A investigação sobre quem está envolvido com os crimes é bem mais interessante que os rumos do jogo. Os personagens mais carismáticos são os dessa linha.
A partir daqui, falaremos sobre as viradas. Haverá spoilers.
Kramer é um suspeito e todo o formato da história é orquestrado para tentar tornar plausível a participação dele no filme. Tudo leva a crer que ele pode ter retornado, sabe-se lá como, afinal, Jogos Mortais IV começa com a autopsia do sujeito, que é aberto do pescoço até a cintura.
No entanto, Tobin Bell aparece aqui, vivo, com uma hora de filme, junto a dois dos sobreviventes. Esses dois também tem relação com John, algumas bem íntimas, mas a essa altura, não poderia ser mais desimportante isso, afinal, o fim de sua vida foi mostrado quatro filmes antes.
Ainda assim é muita coincidência que os dois que sobreviveram para o último teste sejam exatamente esse. É contar demais com o acaso, de uma forma que não faz sentido algum a não ser a conveniência do roteiro.
A brincadeira com as linhas temporais e com a armadilha grupal conversa diretamente com o plot twist de Jogos Mortais II e as fitas gravadas da armadilha da casa, mas aqui só parece mais tolo e mais forçado. Já o projeto de armadilha de laser é qualquer nota. A motivação do novo discípulo de John é ridícula.
Também se força bastante, ao dizer que essa é a primeira armadilha de Jigsaw é a apresentada nesse filme. Há quem defenda que essa foi a primeira sim, mas primeira armadilha grupal, com a primeiríssima sendo ainda com Cecil em Jogos Mortais 4. É forçado demais, não se salva quase nada.
O que fica sem resposta é por qual motivo ele ficou distante, deixando Hoffman e os outros discípulos ficarem com o crédito e com a proximidade de John.

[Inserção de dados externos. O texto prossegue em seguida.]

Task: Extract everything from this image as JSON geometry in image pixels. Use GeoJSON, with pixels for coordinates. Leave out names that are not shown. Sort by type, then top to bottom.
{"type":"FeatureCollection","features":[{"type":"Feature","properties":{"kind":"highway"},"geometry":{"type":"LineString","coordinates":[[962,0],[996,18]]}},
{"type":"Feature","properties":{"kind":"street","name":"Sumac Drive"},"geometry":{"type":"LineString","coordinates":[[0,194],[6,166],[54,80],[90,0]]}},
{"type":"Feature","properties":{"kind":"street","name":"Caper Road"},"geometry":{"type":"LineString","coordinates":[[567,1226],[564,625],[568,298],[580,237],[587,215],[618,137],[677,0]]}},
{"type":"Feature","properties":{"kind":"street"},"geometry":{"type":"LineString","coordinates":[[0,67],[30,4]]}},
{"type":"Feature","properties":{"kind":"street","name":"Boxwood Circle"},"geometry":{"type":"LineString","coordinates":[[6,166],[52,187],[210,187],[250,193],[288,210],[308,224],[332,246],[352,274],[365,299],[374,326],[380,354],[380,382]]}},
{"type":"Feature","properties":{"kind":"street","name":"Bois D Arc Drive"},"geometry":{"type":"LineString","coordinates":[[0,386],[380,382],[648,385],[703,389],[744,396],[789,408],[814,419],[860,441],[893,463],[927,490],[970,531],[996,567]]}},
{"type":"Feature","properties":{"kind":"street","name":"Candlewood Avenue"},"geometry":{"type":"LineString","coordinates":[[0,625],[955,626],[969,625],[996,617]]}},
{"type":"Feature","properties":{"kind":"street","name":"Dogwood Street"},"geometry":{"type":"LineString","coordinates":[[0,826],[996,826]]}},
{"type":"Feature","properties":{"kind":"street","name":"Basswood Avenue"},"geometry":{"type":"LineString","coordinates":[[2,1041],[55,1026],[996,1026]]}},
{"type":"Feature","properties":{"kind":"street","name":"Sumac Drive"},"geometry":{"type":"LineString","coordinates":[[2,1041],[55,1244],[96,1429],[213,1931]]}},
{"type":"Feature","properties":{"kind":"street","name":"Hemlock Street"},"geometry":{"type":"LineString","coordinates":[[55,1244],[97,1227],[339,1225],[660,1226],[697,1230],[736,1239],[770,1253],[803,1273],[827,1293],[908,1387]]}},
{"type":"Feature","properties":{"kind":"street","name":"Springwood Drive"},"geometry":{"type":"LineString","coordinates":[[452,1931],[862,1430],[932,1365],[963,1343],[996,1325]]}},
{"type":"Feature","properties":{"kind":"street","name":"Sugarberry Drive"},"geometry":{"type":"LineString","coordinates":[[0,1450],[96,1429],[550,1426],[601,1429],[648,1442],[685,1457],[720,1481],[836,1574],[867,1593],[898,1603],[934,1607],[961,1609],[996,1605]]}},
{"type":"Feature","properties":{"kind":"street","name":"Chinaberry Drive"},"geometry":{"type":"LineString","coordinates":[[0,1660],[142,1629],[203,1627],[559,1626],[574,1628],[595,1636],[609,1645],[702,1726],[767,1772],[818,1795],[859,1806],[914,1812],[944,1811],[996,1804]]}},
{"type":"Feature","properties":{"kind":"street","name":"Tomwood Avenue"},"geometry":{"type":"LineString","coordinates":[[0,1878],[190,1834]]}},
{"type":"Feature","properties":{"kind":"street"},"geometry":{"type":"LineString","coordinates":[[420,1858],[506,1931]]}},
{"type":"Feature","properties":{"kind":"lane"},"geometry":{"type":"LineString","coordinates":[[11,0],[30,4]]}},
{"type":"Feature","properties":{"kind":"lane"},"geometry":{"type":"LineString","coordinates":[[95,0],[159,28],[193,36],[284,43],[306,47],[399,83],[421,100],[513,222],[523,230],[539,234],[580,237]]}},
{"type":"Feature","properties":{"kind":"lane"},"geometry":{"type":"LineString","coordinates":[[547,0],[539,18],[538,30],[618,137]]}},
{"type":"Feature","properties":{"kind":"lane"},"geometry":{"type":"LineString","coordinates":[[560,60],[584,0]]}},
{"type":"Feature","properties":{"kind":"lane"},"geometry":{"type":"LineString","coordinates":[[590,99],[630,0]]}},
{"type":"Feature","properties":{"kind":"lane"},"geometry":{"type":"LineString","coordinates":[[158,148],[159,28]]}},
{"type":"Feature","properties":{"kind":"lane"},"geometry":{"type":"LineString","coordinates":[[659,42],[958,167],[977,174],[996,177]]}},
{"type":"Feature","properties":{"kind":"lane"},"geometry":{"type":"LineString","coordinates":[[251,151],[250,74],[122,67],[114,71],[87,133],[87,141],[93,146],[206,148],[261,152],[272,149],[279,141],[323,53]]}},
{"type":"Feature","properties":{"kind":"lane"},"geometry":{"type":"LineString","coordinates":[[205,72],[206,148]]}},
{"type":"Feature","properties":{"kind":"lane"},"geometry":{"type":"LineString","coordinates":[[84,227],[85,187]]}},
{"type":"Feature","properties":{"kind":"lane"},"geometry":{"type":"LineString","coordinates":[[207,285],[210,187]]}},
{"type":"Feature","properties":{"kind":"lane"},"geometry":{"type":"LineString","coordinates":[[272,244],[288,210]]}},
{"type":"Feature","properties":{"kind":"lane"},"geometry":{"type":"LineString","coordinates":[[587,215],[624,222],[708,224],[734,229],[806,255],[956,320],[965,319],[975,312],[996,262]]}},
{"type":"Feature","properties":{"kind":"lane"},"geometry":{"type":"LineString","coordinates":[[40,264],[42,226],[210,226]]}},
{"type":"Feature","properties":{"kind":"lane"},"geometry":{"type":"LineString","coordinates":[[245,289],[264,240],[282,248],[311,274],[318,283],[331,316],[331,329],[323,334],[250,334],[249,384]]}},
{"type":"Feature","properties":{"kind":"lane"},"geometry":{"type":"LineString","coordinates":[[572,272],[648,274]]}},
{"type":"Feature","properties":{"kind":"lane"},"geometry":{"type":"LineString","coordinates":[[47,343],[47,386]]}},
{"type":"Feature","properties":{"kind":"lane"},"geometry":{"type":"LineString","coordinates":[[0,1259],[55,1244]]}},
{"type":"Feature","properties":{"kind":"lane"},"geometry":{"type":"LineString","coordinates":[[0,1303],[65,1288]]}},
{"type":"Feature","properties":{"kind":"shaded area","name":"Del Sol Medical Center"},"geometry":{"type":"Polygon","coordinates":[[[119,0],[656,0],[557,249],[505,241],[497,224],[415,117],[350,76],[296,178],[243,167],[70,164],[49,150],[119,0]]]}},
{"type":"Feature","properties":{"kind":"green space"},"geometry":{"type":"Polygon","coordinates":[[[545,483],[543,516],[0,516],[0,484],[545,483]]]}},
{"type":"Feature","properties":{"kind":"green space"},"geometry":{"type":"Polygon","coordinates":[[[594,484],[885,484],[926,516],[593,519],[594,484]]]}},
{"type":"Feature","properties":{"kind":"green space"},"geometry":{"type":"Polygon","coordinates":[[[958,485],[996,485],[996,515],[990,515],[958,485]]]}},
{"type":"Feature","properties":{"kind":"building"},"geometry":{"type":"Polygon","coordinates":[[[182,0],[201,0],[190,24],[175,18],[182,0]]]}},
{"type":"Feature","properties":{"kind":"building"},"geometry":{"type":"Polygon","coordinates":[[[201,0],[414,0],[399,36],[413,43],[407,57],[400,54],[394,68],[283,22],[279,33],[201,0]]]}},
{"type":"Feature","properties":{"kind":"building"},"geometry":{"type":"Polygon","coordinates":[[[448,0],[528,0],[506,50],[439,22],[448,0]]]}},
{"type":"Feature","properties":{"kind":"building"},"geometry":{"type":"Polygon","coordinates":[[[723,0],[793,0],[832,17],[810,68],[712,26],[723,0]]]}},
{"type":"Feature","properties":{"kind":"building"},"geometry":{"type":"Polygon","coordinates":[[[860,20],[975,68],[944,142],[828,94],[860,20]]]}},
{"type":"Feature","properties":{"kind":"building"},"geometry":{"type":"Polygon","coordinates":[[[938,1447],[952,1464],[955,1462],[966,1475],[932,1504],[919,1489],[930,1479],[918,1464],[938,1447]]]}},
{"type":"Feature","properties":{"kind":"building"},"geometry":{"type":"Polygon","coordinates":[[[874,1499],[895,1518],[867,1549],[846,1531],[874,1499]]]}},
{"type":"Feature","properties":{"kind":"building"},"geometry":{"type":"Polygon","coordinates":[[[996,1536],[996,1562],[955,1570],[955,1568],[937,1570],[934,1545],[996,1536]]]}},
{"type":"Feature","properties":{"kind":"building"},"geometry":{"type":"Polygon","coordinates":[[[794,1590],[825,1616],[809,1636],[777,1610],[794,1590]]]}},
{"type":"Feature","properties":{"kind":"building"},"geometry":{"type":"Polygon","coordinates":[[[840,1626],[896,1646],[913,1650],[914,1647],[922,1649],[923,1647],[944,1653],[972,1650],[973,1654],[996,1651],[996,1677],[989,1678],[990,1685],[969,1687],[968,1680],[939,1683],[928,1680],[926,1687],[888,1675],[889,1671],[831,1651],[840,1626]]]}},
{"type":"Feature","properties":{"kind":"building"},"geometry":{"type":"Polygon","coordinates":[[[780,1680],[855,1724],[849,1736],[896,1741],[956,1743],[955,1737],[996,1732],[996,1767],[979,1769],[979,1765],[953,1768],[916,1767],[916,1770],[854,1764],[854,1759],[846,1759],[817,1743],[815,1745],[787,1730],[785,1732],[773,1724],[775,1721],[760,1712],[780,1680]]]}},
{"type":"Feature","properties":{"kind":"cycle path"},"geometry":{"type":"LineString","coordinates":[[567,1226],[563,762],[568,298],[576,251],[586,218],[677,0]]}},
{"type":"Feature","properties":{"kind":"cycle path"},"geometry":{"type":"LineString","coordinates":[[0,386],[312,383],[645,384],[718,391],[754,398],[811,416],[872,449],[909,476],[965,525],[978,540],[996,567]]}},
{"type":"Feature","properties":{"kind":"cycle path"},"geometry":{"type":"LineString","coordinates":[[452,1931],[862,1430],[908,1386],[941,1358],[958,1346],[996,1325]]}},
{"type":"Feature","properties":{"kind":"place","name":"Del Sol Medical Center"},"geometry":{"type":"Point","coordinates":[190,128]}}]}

Diante disso, Tobin Bell estar mais velho do que quando morreu é até passável, é menos vergonhoso. O personagem é uma repetição, é mais um sobrevivente agradecido que ama demais Kramer e tenta fazer ele ser eterno, mas é tão desimportante que jamais foi citado antes e não foi depois, nem em dois filmes posteriores.
Jogos Mortais Jigsaw tenta ser uma renovação na franquia, mas é meio torto, bobo e tolo, se acovarda diante da possibilidade de apelar para o sobrenatural e tampouco consegue seguir em frente sem aludir a John Kramer como líder máximo de uma seita homicida. A melhora visual esbarra na mesmice, superando muito pouco a obra anterior.